To us, stories like these sound like easily detectable bollocks, but in the 1500s humanists still had to invent history as a science. Based on the few texts they had from Antiquity, some of them forgeries, they had to make the most of it. The next person to add something to the story was German scholar Andreas Althamer, who wondered: this legendary king Gambrivius, where exactly was his kingdom? Althamer based himself on the scant available data mentioned above, and equated the tribe of the Gambrivii to that of the Sicambri, of which much more was known. And didn’t these Sicambri, after a few wanderings, live South of the Rhine? Like in the land of Mons and Guelders? And wasn’t the city of Cambrai (now Northern France) named after them?[5]

It was pure guesswork, as we can now safely say. But we’re getting closer to the Duchy of Brabant. Now poets and other creatives took over.
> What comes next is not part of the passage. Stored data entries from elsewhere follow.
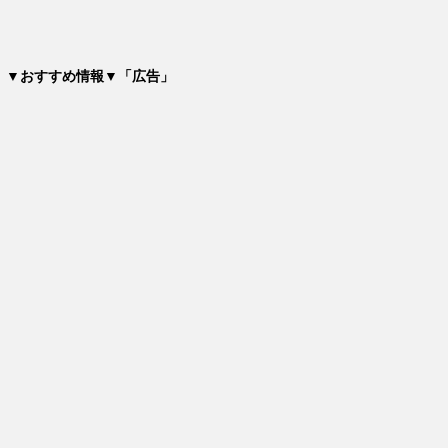
▼おすすめ情報▼「広告」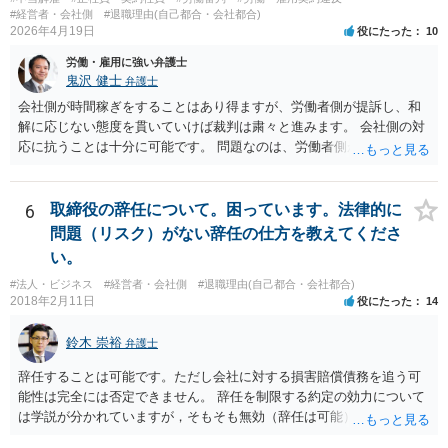
#経営者・会社側
#退職理由(自己都合・会社都合)
2026年4月19日
役にたった
10
労働・雇用に強い弁護士
鬼沢 健士
弁護士
会社側が時間稼ぎをすることはあり得ますが、労働者側が提訴し、和
解に応じない態度を貫いていけば裁判は粛々と進みます。 会社側の対
応に抗うことは十分に可能です。 問題なのは、労働者側が「争わな
い」「諦める」態度をとることです。
6
取締役の辞任について。困っています。法律的に
問題（リスク）がない辞任の仕方を教えてくださ
い。
#法人・ビジネス
#経営者・会社側
#退職理由(自己都合・会社都合)
2018年2月11日
役にたった
14
鈴木 崇裕
弁護士
辞任することは可能です。ただし会社に対する損害賠償債務を追う可
能性は完全には否定できません。 辞任を制限する約定の効力について
は学説が分かれていますが，そもそも無効（辞任は可能）と考える説
と，辞任の効力自体は認め，会社に対する債務不履行責任を負わされ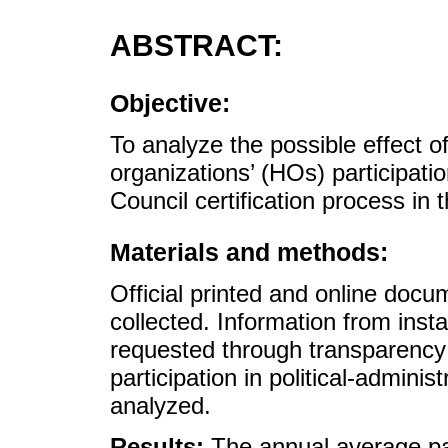
ABSTRACT:
Objective:
To analyze the possible effect o
organizations’ (HOs) participati
Council certification process in
Materials and methods:
Official printed and online docu
collected. Information from inst
requested through transparency
participation in political-admin
analyzed.
Results:
The annual average part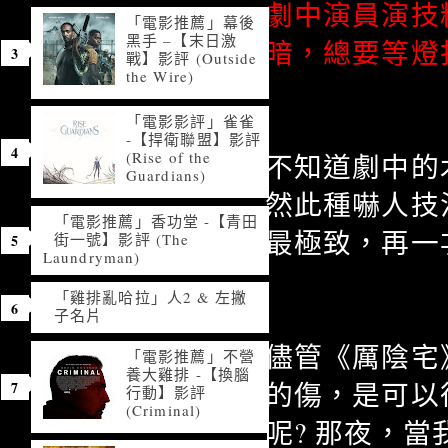
劇中演員演技
「電影推薦」幕後
黑手 –【末日激
暗，總要等燈
戰】影評 (Outside
the Wire)
「電影影評」雀雀
-【捍衛聯盟】影評
(Rise of the
不知道劇中的
Guardians)
然此種嚇人技
「電影推薦」香功堂 -【青田
最極致，再一
街一號】影評 (The
Laundryman)
「雞排亂哈拉」人2 & 左撇
子名片
儘管《厲陰宅
「電影推薦」不營
養大雞排 -【換腦
的傷，是可以
行動】影評
(Criminal)
呢? 那夜，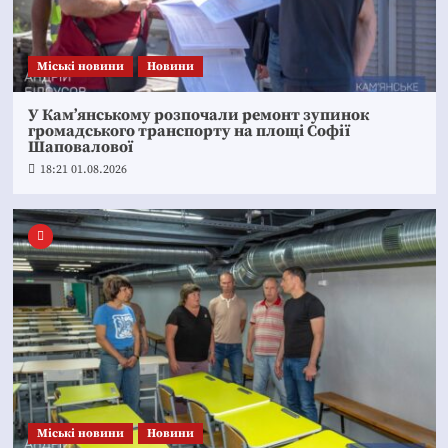
Mіські новини
Новини
У Кам’янському розпочали ремонт зупинок
громадського транспорту на площі Софії
Шаповалової
18:21 01.08.2026
Mіські новини
Новини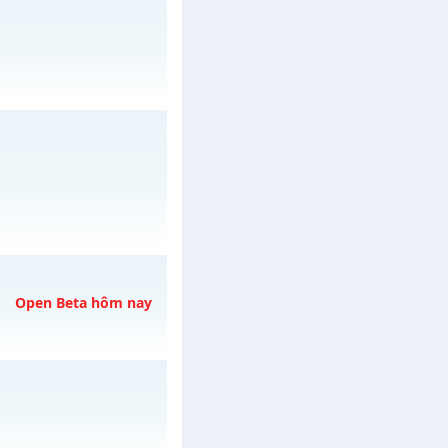
ày 31/07/2626
h ngày 09/08/2626
Open Beta hôm nay
/muhoalong
vào 13h
ày 07/08/2626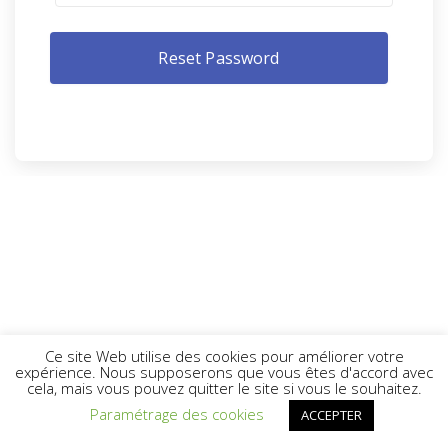
Ce site Web utilise des cookies pour améliorer votre
expérience. Nous supposerons que vous êtes d'accord avec
cela, mais vous pouvez quitter le site si vous le souhaitez.
Paramétrage des cookies
ACCEPTER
For a start there was the Hainaut poet Jean Lemaire de Belges, who claimed that not Isis, but Osiris had brought the art of brewing to Germany (which didn’t come completely out of thin air, as classical author Siculus had mentioned Osiris as the one who had introduced ‘a beverage made from barley’ in places were vines wouldn’t grow).[6] More important however was that Lemaire changed the v of Gambrivius into an n. It probably was a typo, but one that would live on for a long time.[7]

The legend would get its definitive form through German poet Burkard Waldis, when he compiled his Origin and provenance of the first twelve old kings and monarchs of the German nation in 1543. Twelve poems about twelve mythical German kings. The so far quite inconsistent story of the origin of German brewing featuring Isis and Osiris, was now concentrated on Gambrivius, who was also designated ‘King in Brabant/Flanders’ for the first time. A king who learnt brewing beer from the two deities. On him, we read:

He made malt from barley
And came up with beer brewing first
As he learnt such from Osiris
And from Isis.

‘Gambrivius, Künig in Brabant/Flandern’, Nuremberg, 1543. Collection British Museum, London.The illustration, printed by Hans Guldenmundt, shows a fully harnessed king with hops on his head, a helmet in his hand and a bundle of barley behind him.[8] It’s almost beer king Gambrinus as we know him, only the crown and the jug of beer are still missing. And of course the corruption from the v into an n in his name still had to be adopted generally. However, by 1568 rhetoric Marcus van Vaernewijck from Gent was using exactly that spelling.[9]

Still, what is the connection between Gambrivius/Gambrinus and that Duke John of Brabant? How did a king made up by humanists become a staple decoration of countless pubs and breweries? We’ll have a look at that in the next article.[10]

 

[1] Alfred John Church and William Jackson Brodribb (translation), The Origin and Situation of the Germans, 1876.
[2] Strabo, Geographia, Book VII chapter 1.

[3] Ronald Donenfeld, Aureus Libellus. Tactus’ Germania en het Duitse humanisme 1457-1544, Utrecht 1997, p 38-40.

[4] Werner Waterschoot), De ‘Poeticsche werken’ van Jan van der Noot, Gent 1975, p. 90.

[5] Andreas Althamer, Germaniae veteris et novae descriptio accuratissima, Frankfurt 1617, p. 96-97. Reissue of the work from 1536.

[6] Diodorus Siculus, Bibliotheca Historica, Book I.

[7] Waterschoot, ‘Poeticsche werken’, p. 90.

[8] ‘Gambrivius, Künig in Brabant/ Flandern’, print issued by Hans Guldenmundt, designed by Peter Flötner and Nikolaus Stör, published in Nuremberg, 1543. Collection British Museum, London, inv. no. E.8.284.

[9] Waterschoot, ‘Poeticsche werken’, p. 90.